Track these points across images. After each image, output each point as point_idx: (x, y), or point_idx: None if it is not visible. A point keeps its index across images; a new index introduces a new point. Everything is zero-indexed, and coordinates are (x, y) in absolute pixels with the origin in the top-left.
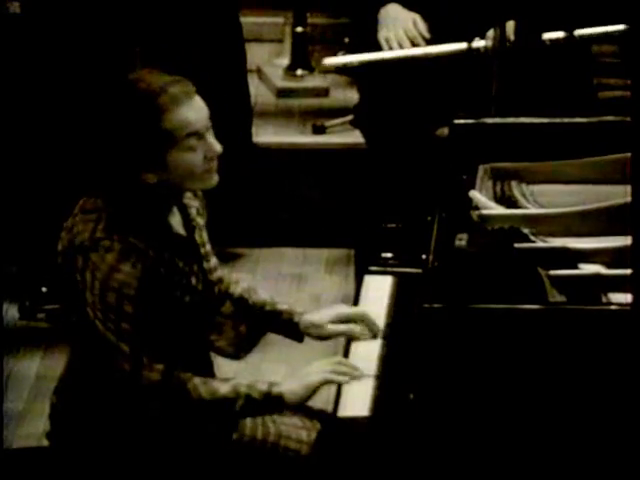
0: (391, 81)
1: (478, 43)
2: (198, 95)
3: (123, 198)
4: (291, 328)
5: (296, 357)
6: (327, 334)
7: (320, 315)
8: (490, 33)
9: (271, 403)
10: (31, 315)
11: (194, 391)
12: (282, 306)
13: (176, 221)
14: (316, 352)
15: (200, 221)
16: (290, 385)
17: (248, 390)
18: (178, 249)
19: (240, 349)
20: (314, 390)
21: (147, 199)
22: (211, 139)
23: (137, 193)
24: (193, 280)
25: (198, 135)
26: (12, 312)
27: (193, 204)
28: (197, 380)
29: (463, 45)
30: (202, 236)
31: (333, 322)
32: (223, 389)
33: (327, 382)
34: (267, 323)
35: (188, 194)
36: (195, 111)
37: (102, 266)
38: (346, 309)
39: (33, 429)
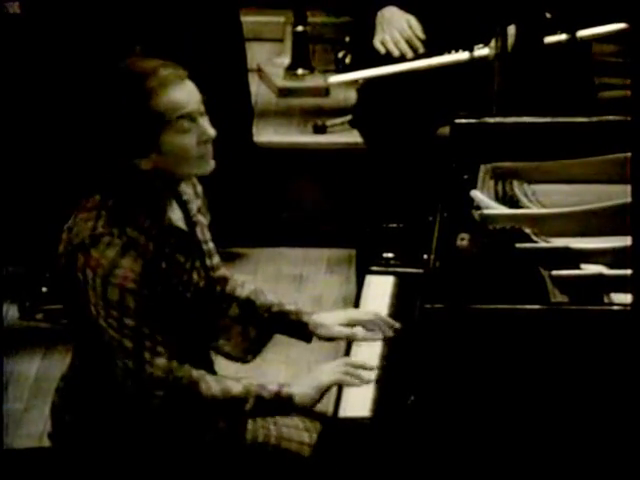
0: (391, 81)
1: (480, 52)
2: (190, 80)
3: (120, 188)
4: (300, 328)
5: (296, 358)
6: (334, 335)
7: (330, 316)
8: (492, 44)
9: (281, 404)
10: (31, 315)
11: (206, 389)
12: (290, 307)
13: (177, 217)
14: (317, 353)
15: (202, 219)
16: (301, 386)
17: (259, 390)
18: (179, 243)
19: (248, 352)
20: (324, 391)
21: (144, 189)
22: (204, 123)
23: (134, 182)
24: (195, 276)
25: (190, 118)
26: (12, 312)
27: (194, 202)
28: (209, 378)
29: (465, 55)
30: (204, 233)
31: (342, 324)
32: (235, 388)
33: (338, 383)
34: (275, 325)
35: (188, 191)
36: (186, 94)
37: (103, 262)
38: (358, 313)
39: (33, 429)
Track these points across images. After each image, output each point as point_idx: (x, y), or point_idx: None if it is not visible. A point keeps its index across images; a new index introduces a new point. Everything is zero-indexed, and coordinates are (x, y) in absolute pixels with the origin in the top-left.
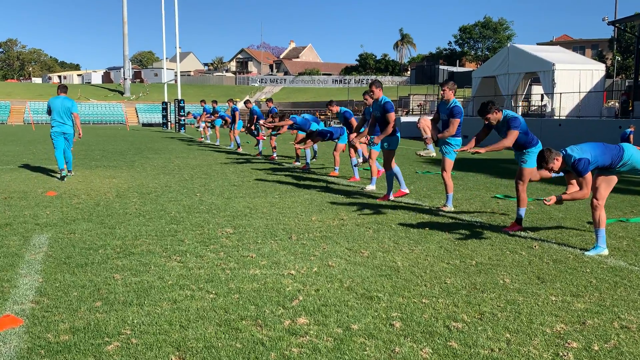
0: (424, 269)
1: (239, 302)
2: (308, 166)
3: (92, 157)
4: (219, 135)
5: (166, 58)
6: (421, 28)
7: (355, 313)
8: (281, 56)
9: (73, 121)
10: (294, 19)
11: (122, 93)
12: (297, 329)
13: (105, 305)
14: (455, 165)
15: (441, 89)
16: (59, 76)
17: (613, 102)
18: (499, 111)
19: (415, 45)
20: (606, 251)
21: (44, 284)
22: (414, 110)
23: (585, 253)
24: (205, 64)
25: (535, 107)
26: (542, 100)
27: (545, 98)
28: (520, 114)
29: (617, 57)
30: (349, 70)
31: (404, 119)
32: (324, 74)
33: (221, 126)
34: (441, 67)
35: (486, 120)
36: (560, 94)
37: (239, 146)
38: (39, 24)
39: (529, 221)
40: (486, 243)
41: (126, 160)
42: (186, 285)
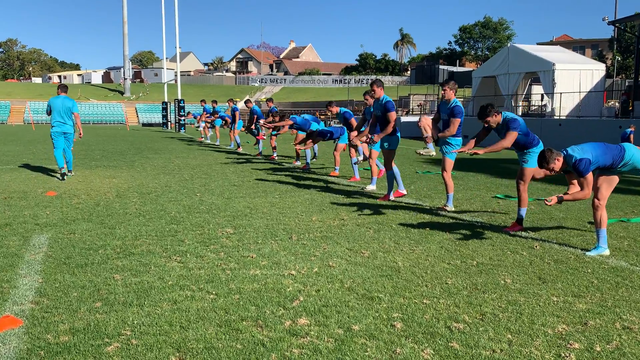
0: (425, 269)
1: (239, 303)
2: (308, 166)
3: (92, 157)
4: (219, 135)
5: (166, 58)
6: (421, 28)
7: (356, 314)
8: (281, 56)
9: (73, 121)
10: (294, 19)
11: (122, 93)
12: (298, 329)
13: (105, 306)
14: (456, 165)
15: (442, 88)
16: (59, 76)
17: (613, 102)
18: (498, 114)
19: (415, 45)
20: (607, 251)
21: (44, 285)
22: (414, 110)
23: (587, 253)
24: (205, 64)
25: (536, 107)
26: (542, 100)
27: (546, 98)
28: (520, 113)
29: (617, 57)
30: (349, 70)
31: (404, 118)
32: (324, 74)
33: (221, 126)
34: (441, 67)
35: (486, 124)
36: (560, 93)
37: (239, 146)
38: (39, 24)
39: (530, 221)
40: (487, 243)
41: (126, 160)
42: (186, 286)
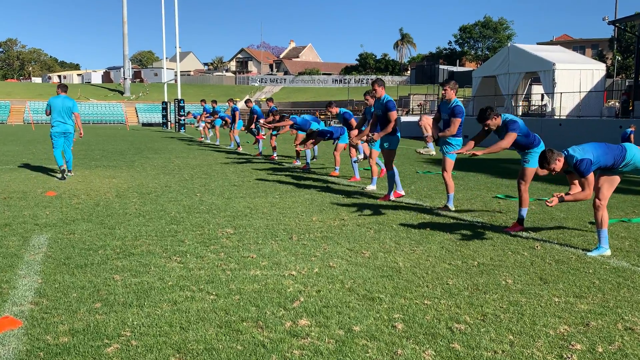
0: (426, 270)
1: (239, 304)
2: (308, 166)
3: (92, 157)
4: (219, 135)
5: (166, 58)
6: (421, 28)
7: (356, 314)
8: (281, 56)
9: (74, 121)
10: (294, 18)
11: (122, 93)
12: (299, 330)
13: (104, 307)
14: (456, 165)
15: (442, 88)
16: (59, 76)
17: (613, 102)
18: (497, 116)
19: (415, 45)
20: (609, 252)
21: (43, 285)
22: (414, 110)
23: (588, 254)
24: (205, 64)
25: (536, 107)
26: (543, 100)
27: (546, 98)
28: (520, 113)
29: (618, 57)
30: (349, 70)
31: (404, 118)
32: (324, 74)
33: (221, 126)
34: (441, 67)
35: (486, 127)
36: (560, 93)
37: (238, 145)
38: (39, 24)
39: (531, 221)
40: (488, 243)
41: (126, 160)
42: (186, 286)
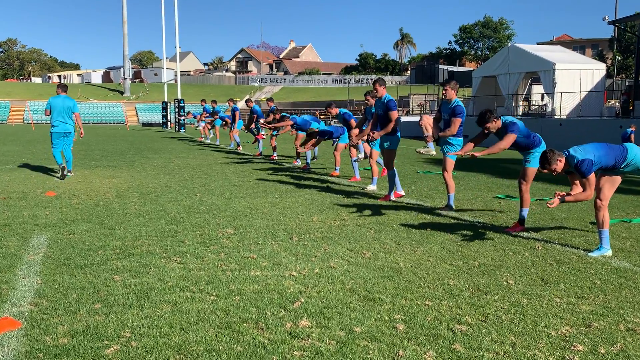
0: (427, 270)
1: (240, 304)
2: (308, 166)
3: (92, 157)
4: (219, 134)
5: (166, 58)
6: (421, 28)
7: (357, 315)
8: (281, 56)
9: (74, 121)
10: (294, 18)
11: (122, 93)
12: (299, 331)
13: (104, 308)
14: (457, 165)
15: (443, 88)
16: (59, 76)
17: (613, 102)
18: (497, 119)
19: (415, 44)
20: (610, 252)
21: (43, 286)
22: (414, 110)
23: (589, 254)
24: (205, 64)
25: (536, 107)
26: (543, 99)
27: (546, 98)
28: (520, 113)
29: (618, 57)
30: (349, 69)
31: (404, 118)
32: (323, 74)
33: (221, 126)
34: (441, 67)
35: (486, 130)
36: (560, 93)
37: (238, 145)
38: (39, 24)
39: (531, 221)
40: (489, 244)
41: (126, 160)
42: (186, 287)
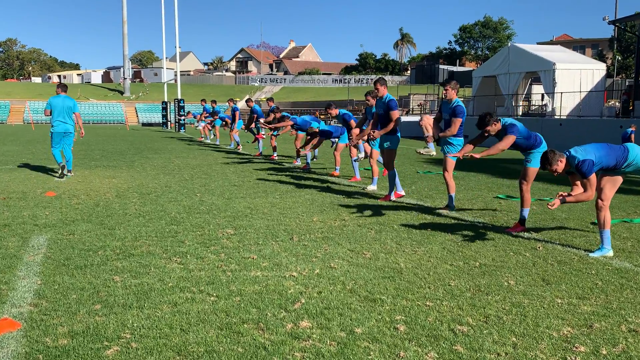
0: (428, 271)
1: (240, 305)
2: (308, 166)
3: (92, 157)
4: (219, 134)
5: (166, 58)
6: (421, 27)
7: (358, 316)
8: (281, 56)
9: (74, 120)
10: (294, 18)
11: (122, 93)
12: (300, 332)
13: (104, 308)
14: (457, 165)
15: (444, 88)
16: (59, 76)
17: (614, 102)
18: (497, 122)
19: (415, 44)
20: (611, 252)
21: (43, 287)
22: (414, 110)
23: (590, 254)
24: (205, 64)
25: (536, 107)
26: (543, 99)
27: (546, 97)
28: (520, 113)
29: (618, 57)
30: (348, 69)
31: (404, 118)
32: (323, 74)
33: (221, 126)
34: (441, 67)
35: (486, 133)
36: (560, 93)
37: (238, 144)
38: (38, 24)
39: (532, 222)
40: (489, 244)
41: (126, 160)
42: (187, 288)
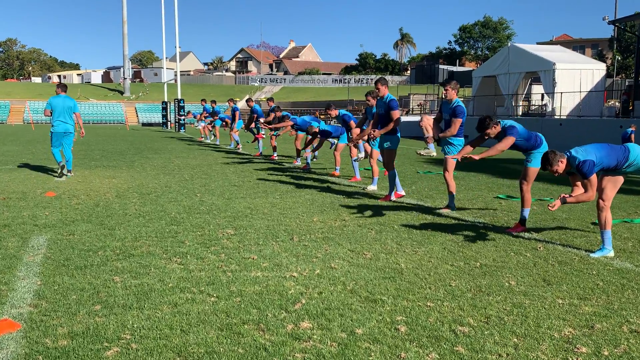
0: (428, 271)
1: (240, 306)
2: (309, 166)
3: (92, 157)
4: (219, 134)
5: (166, 58)
6: (421, 27)
7: (359, 317)
8: (281, 56)
9: (74, 120)
10: (294, 18)
11: (122, 93)
12: (301, 333)
13: (104, 309)
14: (457, 165)
15: (444, 88)
16: (59, 76)
17: (613, 102)
18: (497, 125)
19: (415, 44)
20: (612, 253)
21: (43, 287)
22: (414, 110)
23: (591, 255)
24: (205, 64)
25: (536, 107)
26: (543, 99)
27: (546, 97)
28: (520, 113)
29: (617, 57)
30: (348, 69)
31: (404, 118)
32: (323, 74)
33: (221, 126)
34: (441, 67)
35: (486, 136)
36: (560, 93)
37: (238, 143)
38: (38, 24)
39: (532, 222)
40: (490, 244)
41: (126, 160)
42: (187, 288)
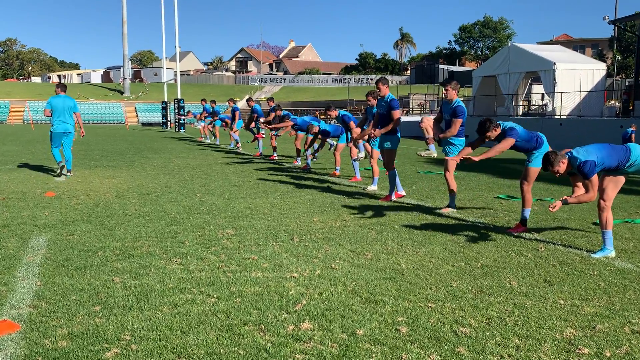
0: (429, 272)
1: (241, 307)
2: (309, 166)
3: (92, 157)
4: (219, 134)
5: (166, 57)
6: (421, 27)
7: (360, 318)
8: (281, 55)
9: (74, 120)
10: (294, 18)
11: (122, 92)
12: (301, 334)
13: (104, 310)
14: (458, 165)
15: (444, 88)
16: (59, 75)
17: (614, 102)
18: (497, 127)
19: (415, 44)
20: (613, 253)
21: (42, 288)
22: (414, 110)
23: (592, 255)
24: (205, 63)
25: (536, 107)
26: (543, 99)
27: (546, 97)
28: (520, 113)
29: (618, 57)
30: (348, 69)
31: (404, 118)
32: (323, 74)
33: (221, 126)
34: (441, 67)
35: (487, 139)
36: (561, 93)
37: (237, 142)
38: (38, 24)
39: (533, 222)
40: (491, 245)
41: (126, 160)
42: (187, 289)
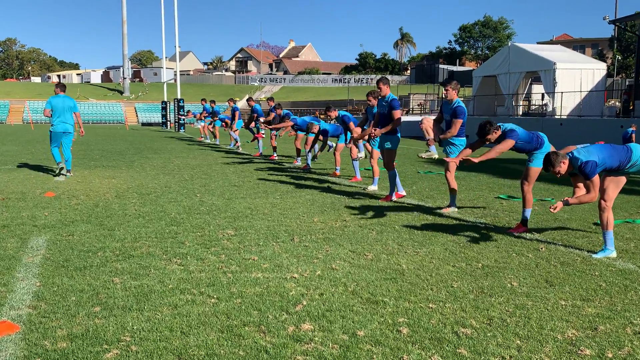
0: (430, 272)
1: (241, 307)
2: (309, 166)
3: (91, 157)
4: (219, 134)
5: (165, 57)
6: (421, 27)
7: (360, 318)
8: (281, 55)
9: (74, 120)
10: (294, 18)
11: (122, 92)
12: (302, 335)
13: (104, 311)
14: (458, 165)
15: (444, 88)
16: (58, 75)
17: (614, 102)
18: (497, 130)
19: (415, 44)
20: (614, 253)
21: (42, 288)
22: (414, 110)
23: (593, 255)
24: (205, 63)
25: (536, 107)
26: (543, 99)
27: (546, 97)
28: (520, 113)
29: (618, 56)
30: (348, 69)
31: (404, 118)
32: (323, 73)
33: (220, 126)
34: (441, 67)
35: (487, 141)
36: (561, 93)
37: (237, 141)
38: (38, 24)
39: (534, 222)
40: (492, 245)
41: (125, 160)
42: (187, 290)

• WHAT IS REQUIRED:
Starting with the first line of the material above and ending with the line that holds "15: (200, 221)", write out those lines exactly, without pictures.

• PROBLEM SOLUTION:
Track these points across images. After each image, output each point as point_idx: (x, y), or point_idx: None if it is not visible. A point keeps its index across images; a new index introduces a new point. Everything is zero-indexed, and coordinates are (x, y) in absolute pixels with the origin in the top-left.
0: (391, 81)
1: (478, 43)
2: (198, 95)
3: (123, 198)
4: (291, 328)
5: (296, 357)
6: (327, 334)
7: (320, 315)
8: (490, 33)
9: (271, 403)
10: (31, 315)
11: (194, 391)
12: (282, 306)
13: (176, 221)
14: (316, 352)
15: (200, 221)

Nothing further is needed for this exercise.